Unsichtbare Frauen – Caroline Criado-Perez

Was für ein Buch!

Ich habe einige Wochen für dieses Sachbuch gebraucht, weil es in mehr als einer Hinsicht schwer zu lesen war.
Zum einen sind da die vielen Zahlen. Das Buch platzt vor Zahlen. Es gibt eine Unmenge von Prozentangaben, Jahreszahlen, Endnoten. Von den letzteren sind es 1331 Stück. Beeindruckend, oder? Zum anderen ist es der Text selbst. Der ist wirklich nicht leicht zu verdauen, vor allem für eine Frau. Zwar weiß frau schon vieles von dem, was die Autorin schreibt, aber es Schwarz auf Weiß zu sehen, ist schon sehr niederschmetternd.

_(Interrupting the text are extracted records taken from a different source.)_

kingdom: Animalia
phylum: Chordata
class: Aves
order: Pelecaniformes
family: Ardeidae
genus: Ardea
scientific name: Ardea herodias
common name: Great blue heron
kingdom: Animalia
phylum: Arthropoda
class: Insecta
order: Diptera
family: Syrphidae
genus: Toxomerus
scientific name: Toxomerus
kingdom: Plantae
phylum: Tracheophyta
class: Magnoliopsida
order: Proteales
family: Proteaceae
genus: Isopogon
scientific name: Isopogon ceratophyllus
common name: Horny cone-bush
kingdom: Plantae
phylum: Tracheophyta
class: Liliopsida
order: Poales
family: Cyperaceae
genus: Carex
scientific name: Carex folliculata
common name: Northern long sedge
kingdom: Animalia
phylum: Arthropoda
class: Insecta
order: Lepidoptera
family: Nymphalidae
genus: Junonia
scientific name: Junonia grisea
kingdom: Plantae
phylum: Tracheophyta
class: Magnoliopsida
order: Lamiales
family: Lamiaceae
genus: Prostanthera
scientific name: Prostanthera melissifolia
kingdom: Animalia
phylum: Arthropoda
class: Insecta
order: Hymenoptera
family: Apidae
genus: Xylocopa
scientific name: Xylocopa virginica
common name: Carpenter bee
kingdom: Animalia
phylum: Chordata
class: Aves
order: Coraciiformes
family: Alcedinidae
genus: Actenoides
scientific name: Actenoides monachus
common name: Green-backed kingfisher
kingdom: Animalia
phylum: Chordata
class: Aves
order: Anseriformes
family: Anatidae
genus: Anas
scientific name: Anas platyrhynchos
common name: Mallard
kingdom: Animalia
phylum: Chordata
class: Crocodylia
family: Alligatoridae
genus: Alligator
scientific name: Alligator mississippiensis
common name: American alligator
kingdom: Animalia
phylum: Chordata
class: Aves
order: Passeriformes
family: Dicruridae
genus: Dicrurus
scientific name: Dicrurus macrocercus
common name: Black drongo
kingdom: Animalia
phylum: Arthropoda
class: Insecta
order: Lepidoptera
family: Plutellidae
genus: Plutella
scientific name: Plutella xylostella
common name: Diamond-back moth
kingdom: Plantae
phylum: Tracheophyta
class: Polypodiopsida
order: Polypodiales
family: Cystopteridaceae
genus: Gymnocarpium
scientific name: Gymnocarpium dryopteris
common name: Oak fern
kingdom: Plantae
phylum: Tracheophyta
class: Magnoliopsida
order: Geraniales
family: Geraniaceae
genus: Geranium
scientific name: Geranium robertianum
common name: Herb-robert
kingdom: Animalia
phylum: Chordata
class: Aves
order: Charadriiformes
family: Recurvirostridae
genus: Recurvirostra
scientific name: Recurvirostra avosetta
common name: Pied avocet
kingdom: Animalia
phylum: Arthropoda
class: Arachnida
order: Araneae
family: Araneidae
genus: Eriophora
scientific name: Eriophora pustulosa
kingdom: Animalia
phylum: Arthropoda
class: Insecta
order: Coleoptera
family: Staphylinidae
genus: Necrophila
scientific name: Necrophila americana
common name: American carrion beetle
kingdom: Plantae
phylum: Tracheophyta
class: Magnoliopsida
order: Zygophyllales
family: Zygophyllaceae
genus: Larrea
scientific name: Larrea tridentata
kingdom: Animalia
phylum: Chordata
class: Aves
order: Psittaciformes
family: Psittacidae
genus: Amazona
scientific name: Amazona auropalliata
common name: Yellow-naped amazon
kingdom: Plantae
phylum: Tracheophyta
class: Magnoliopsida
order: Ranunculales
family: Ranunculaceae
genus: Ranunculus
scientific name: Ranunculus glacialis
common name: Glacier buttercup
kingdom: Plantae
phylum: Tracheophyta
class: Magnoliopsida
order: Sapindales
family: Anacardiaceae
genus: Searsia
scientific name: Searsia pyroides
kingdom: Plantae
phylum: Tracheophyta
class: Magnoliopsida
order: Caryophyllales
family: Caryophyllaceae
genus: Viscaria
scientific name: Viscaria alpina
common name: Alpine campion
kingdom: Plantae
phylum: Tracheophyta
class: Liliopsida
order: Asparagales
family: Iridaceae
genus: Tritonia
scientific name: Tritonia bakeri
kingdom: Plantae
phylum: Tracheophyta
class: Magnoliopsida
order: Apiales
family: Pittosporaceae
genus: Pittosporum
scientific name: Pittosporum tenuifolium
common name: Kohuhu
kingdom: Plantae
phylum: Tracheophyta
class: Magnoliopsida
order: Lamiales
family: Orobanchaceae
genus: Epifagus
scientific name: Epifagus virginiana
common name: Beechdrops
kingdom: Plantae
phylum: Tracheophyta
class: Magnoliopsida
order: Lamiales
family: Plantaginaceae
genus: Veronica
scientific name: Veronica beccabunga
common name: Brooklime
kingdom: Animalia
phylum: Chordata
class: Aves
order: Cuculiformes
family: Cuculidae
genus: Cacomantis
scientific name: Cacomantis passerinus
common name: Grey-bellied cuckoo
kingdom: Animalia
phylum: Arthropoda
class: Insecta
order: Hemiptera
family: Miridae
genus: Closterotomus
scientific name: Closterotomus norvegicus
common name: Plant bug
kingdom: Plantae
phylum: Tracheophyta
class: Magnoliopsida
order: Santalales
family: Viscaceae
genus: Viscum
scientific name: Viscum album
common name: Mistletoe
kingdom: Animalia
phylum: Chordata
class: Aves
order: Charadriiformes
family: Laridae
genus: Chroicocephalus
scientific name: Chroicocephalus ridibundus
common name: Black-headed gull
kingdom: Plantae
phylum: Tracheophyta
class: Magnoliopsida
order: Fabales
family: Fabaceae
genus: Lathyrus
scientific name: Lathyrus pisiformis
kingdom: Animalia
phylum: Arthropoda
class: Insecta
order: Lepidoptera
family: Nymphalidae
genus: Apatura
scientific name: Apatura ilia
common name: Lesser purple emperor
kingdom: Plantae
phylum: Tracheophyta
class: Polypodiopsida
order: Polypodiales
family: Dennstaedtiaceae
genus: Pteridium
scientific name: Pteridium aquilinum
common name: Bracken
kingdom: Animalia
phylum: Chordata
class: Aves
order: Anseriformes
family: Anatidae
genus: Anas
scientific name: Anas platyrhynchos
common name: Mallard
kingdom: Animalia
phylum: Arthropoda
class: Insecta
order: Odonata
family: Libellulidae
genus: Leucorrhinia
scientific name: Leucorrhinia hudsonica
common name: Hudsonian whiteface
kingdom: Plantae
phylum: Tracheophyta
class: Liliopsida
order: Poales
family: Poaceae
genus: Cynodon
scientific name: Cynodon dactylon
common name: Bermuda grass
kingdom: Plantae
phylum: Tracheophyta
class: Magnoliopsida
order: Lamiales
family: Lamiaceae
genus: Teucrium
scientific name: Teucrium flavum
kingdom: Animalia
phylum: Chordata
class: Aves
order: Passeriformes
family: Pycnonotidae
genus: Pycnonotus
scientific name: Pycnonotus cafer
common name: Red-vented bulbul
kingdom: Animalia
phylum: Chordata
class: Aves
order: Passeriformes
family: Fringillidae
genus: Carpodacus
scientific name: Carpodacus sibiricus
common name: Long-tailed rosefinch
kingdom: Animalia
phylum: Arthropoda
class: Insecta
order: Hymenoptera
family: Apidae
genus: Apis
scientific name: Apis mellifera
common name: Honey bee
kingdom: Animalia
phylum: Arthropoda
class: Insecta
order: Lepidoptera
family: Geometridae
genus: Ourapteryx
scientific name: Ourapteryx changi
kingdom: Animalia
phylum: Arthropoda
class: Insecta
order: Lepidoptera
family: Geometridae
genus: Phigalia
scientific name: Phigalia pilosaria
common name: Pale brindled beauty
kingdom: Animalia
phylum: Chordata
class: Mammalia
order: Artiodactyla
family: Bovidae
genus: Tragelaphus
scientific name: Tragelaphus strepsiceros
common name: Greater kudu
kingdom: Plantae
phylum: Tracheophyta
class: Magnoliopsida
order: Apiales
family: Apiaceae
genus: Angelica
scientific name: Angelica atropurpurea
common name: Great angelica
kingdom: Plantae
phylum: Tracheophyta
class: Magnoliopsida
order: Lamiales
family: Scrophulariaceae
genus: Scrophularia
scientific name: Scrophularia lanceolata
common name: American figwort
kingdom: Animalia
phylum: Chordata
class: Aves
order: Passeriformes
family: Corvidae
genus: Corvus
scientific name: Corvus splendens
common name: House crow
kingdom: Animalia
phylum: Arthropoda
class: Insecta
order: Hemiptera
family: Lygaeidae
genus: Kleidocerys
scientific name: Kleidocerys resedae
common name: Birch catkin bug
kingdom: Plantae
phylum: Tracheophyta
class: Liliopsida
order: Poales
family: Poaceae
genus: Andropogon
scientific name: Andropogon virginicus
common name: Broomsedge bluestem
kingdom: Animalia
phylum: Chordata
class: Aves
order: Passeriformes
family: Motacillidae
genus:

Worum geht es denn eigentlich?
Der Titelzusatz des Buches verrät es:
„Wie eine von Daten beherrschte Welt die Hälfte der Bevölkerung ignoriert“.
Der Klappentext ist noch deutlicher:
„Unsere Welt ist von Männern für Männer gemacht und tendiert dazu, die Hälfte der Bevölkerung zu ignorieren.
Die Warteschlange vor der Toilette, die zu niedrige Durchschnittstemperatur im Büro oder die falsche Dosierung von Medikamenten: Unsere Welt ist nicht für Frauen gemacht, ja, sie kann sogar tödliche Folgen für sie haben. In ihrem bahnbrechenden und international gefeierten Buch zeigt Caroline Criado-Perez, wie Frauen systematisch diskriminiert werden, weil unsere von Big Data beherrschte Welt fast ausschließlich auf männerbezogenen Daten basiert.“
Bahnbrechend, ja, vielleicht. Wie erwähnt, vieles hat frau bereits gewusst oder geahnt, doch die Ausmaße sind dann doch deprimierend.
Ich würde also gerne noch „brechreizerregend“ hinzufügen.

Die Beispiele, über die die Autorin schreibt, hat sie durch jahrelange Recherche und eine unglaubliche Anzahl verschiedener Studien gesammelt. Die systematische Diskriminierung von Frauen zieht sich durch alle Zeiten, Länder und Kulturkreise. Dass wir uns mittlerweile im 21. Jahrhundert eingefunden haben, hat überhaupt nichts geändert.
Die Probleme, mit denen es eine Frau in einer für Männer entworfenen Welt zu tun bekommt, sind zahlreich. Wenn die Probleme erkannt werden, wird nicht etwa die Struktur geändert, sondern von den Frauen erwartet, dass sie sich anpassen. Aber, ehrlich, warum sollten wir?!
Warum müssen wir uns mit z. B. Sicherheitsgurten im Auto herumschlagen, die, egal wie frau die hin und her schiebt, immer die Brüste zu quetschen scheinen? Warum müssen wir immer eine Handtasche für unsere Geldbörse und Handy dabei haben, nur weil die Frauenkleidung keine entsprechenden Taschen hat? Warum müssen wir Medikamente einnehmen, die meist ausschließlich an Männern getestet worden sind, weil bei uns Frauen der Hormonspiegel die Testergebnisse versauen würde?

Caroline Cridao-Perez bringt natürlich noch andere Beispiele. Einige haben mich sprachlos dasitzen lassen. Andere haben mich das Buch für eine Weile zur Seite legen lassen, weil ich mich erst ein wenig beruhigen musste.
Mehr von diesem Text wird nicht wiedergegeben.